→ Directions
A - Please reproduce the New Braunfels Cemetery passage, beginning at "Currently, the Cemetery" and stopping after "you can help.", and substitute "Cemetery Board" for "Cemetery Committee".
B - Carry the New Braunfels Cemetery passage forward from its final sentence.

→ Passage to read
_ _ _ _ _
New Braunfels was established in 1845, and that founding came at a great human cost. The New Braunfels Cemetery located at 297 S. Grape Ave. holds a mass grave that became the final resting place for many immigrants who died either en route or after they arrived in New Braunfels.
That mass burial site at the southwest corner of the New Braunfels Cemetery contains an estimated 348 people who died during the Cholera Epidemic of 1846. The roughly one-acre area is almost devoid of any tombstones or plantings.
Currently, the Cemetery Committee and the New Braunfels Parks Foundation are working to create a lasting memorial remembering those lives. What follows is an overview of the groups’ vision for New Braunfels Cemetery, and how it came about. There are also ways that you can help.
From 1844 to 1845, four ships — the brig Johann Dethardt, followed by the Herschel, the Ferdinand, and the Apollo — were among those that transported German emigrants to the Texas Coast.
Just imagine: each ship carried both individual travelers and families, all seeking a better life.
The Adelsverein (Society of Nobles), of which Prince Carl of Solms-Braunfels was Commissioner General, aimed to purchase land for the immigrants or secure land grants from the Republic of Texas.
Prince Carl did acquire lands near the Comal Springs and named the first settlement New Braunfels in honor of his German home. Braunfels, Germany, remains our Sister City.
_ _ _ _ _
→ Raw records
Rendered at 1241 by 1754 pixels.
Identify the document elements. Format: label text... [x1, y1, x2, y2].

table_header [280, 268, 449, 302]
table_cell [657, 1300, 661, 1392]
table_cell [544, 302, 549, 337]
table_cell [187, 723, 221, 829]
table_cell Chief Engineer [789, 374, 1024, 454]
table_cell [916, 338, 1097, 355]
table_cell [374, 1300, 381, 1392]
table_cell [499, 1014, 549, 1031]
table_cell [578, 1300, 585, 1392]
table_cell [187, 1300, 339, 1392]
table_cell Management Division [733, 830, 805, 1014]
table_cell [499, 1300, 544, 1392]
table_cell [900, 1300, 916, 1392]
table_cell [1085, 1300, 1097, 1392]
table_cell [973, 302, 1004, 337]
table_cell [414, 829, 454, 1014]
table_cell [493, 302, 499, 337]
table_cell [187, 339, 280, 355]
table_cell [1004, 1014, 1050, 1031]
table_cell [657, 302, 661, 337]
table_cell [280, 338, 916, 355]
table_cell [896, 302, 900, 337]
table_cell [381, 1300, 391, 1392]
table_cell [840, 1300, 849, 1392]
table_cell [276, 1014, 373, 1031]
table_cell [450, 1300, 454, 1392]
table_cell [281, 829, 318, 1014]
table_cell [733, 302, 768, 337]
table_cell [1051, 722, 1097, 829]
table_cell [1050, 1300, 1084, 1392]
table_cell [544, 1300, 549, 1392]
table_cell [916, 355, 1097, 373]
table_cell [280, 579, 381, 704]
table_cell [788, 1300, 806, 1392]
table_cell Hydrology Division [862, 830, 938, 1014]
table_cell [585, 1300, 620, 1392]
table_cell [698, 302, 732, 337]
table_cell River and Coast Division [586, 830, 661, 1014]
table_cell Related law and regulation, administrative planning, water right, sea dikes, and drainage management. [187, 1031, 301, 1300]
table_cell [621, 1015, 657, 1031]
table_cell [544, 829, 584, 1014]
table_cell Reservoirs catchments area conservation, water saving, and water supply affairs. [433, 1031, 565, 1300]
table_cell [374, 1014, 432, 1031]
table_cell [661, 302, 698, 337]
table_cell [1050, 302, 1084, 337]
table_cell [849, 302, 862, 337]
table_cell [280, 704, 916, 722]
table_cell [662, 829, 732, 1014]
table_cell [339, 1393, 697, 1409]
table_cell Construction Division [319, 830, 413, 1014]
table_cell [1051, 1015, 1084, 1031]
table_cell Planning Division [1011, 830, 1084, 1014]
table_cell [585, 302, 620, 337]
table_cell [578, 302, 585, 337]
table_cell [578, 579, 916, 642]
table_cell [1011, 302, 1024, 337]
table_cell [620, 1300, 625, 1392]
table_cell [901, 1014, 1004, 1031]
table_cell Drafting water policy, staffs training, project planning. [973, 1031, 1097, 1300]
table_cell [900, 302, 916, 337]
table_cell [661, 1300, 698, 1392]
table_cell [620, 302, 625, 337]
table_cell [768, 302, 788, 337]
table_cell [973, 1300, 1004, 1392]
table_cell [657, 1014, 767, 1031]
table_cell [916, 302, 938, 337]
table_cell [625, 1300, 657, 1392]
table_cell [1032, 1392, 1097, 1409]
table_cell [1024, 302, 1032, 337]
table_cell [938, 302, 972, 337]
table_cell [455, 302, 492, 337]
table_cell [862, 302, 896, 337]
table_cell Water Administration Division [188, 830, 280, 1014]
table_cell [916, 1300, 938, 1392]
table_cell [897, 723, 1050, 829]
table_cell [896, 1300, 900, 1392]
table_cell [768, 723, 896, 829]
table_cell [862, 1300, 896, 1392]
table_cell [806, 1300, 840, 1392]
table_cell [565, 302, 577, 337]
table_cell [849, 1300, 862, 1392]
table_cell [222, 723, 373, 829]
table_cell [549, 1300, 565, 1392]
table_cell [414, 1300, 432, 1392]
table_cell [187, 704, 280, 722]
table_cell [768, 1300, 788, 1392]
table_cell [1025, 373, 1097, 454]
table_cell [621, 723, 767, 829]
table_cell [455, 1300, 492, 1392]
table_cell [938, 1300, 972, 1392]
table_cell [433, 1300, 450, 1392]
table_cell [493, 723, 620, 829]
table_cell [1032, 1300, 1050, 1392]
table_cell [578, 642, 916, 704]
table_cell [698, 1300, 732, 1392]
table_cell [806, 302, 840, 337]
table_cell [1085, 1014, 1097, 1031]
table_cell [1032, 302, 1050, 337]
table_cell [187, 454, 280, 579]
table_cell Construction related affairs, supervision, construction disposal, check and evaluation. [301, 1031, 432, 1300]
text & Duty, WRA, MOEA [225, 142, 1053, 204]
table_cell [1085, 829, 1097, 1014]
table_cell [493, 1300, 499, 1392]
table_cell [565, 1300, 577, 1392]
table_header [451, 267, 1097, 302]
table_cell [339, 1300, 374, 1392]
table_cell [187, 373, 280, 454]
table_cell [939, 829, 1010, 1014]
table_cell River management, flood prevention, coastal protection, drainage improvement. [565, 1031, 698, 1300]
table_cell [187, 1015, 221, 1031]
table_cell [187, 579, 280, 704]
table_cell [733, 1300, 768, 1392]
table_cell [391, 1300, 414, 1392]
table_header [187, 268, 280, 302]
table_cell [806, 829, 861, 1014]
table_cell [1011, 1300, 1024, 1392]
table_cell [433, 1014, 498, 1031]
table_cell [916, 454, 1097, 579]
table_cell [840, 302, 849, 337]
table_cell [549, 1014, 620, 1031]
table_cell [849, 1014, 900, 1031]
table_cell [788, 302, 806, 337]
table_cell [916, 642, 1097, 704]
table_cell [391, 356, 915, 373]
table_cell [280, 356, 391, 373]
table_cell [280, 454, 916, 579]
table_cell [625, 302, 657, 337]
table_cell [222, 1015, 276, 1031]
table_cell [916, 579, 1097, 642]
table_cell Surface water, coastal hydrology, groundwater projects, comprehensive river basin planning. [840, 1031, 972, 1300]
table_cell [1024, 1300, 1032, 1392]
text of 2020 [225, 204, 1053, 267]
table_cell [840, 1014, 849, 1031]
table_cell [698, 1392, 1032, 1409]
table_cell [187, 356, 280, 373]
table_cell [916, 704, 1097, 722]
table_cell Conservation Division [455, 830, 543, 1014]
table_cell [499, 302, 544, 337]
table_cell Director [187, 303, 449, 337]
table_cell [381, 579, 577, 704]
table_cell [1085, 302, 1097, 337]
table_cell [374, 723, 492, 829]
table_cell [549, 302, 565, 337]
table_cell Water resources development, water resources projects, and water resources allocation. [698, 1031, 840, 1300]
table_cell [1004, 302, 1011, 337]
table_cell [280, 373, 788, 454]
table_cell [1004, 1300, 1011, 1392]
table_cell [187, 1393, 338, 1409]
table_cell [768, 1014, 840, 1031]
_ _ _ _ _
→ Written responses
A -
Currently, the Cemetery Board and the New Braunfels Parks Foundation are working to create a lasting memorial remembering those lives. What follows is an overview of the groups’ vision for New Braunfels Cemetery, and how it came about. There are also ways that you can help.

B -
In “Voyage to North America 1844-45: Prince Carl of Solms’s Texas Diary of People, Place and Events,” the Prince’s entry for Good Friday on March 21, 1845, noted:
“Crossing of the first 15 wagons, but what toil and what difficulty it was. Finally they are here.”
Soon thereafter, Prince Carl instructed Nicolaus Zink, a German immigrant, engineer, and surveyor, to plat both town and farm lots. Zink also set aside four acres for a public graveyard in what is now the New Braunfels Cemetery.
A short three months later, Pastor Louis Ervendberg recorded the death of Elise Catharine Reh Peter on June 23,1845. Pastor Ervendberg’s notation next to her name reads “the cemetery was dedicated by this burial.” Elise Peter died of “mucous fever.” Sadly, her husband, Gerlach Peter, died a mere one month later. Elise and Gerlach Peter are buried in unmarked graves.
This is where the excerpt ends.